Conversely, says Byrt, in the face of severe storm events the opposite could be true: “It can be more costly to repair protected agricultural systems following damaging storms relative to the cost to recover broadacre areas for a subsequent production season following a damaging storm.”

These layers of diversity, Byrt says, will act to buffer the system against disruptions.

While the benefits that flow from increasing small-scale agricultural setups are likely to be substantial, growing them to scale will nonetheless require much of the innovation and adaptability that Australian agricultural scientists are renowned for, as they still involve many of the same challenges faced by broadscale agriculture.

“Demand for key input resources required for food production systems, such as potable water, nitrogen, phosphorus and potassium, is increasing,” says Byrt, who notes that demand comes not just from agriculture but from renewable energy and energy storage applications.  

In her own work, Byrt is looking to increase our resource-use efficiency through engineering plant membrane proteins, and finding transport solutions to increase yield security.

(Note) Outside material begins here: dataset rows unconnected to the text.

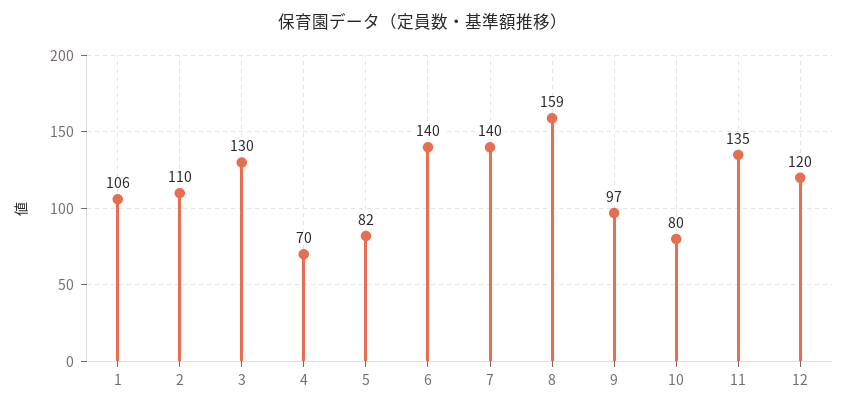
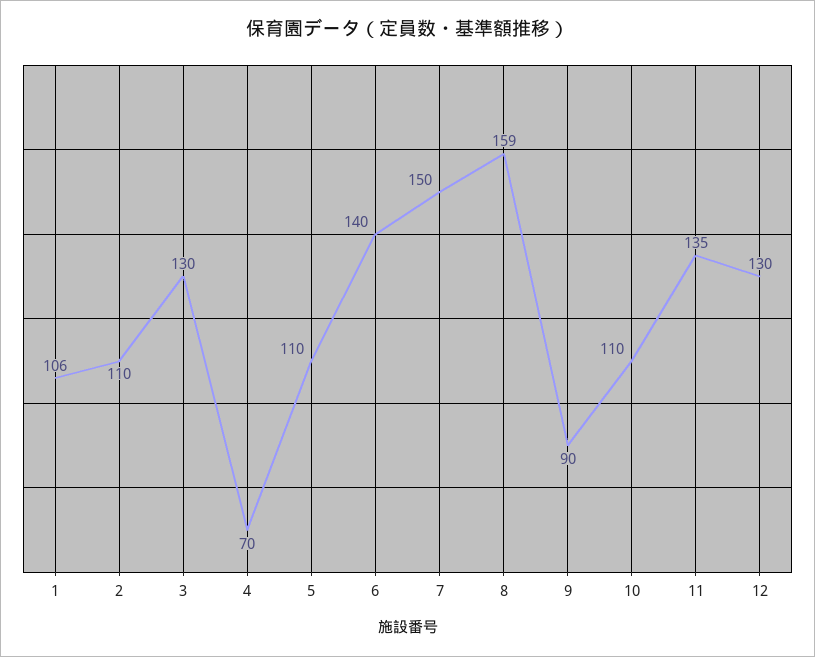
  {
    "1": 106,
    "2": 110,
    "3": 130,
    "4": 70,
-   "5": 82,
+   "5": 110,
    "6": 140,
-   "7": 140,
+   "7": 150,
    "8": 159,
-   "9": 97,
+   "9": 90,
-   "10": 80,
+   "10": 110,
    "11": 135,
-   "12": 120
+   "12": 130
  }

“Water, nitrogen, phosphorus and potassium resources are lost from urban and rural food production and manufacturing systems in liquid wastes,” she says. “Development of separation technologies that enable retrieval of these critical resources from liquid waste streams will be important for supporting initiatives to improve food security in the future.”

In the end, overcoming these challenges is well within the purview of our talented agricultural scientists, and the boost delivered to Australia food security would make our efforts decidedly worthwhile.

While recent challenges have been gruelling for many, Bardsley believes they could act as a galvanising wake-up call.

“A lot of people have struggled with food insecurity over the last couple of years, who never have previously,” he says. “We can increase productivity but also think about new ways to support local food security.”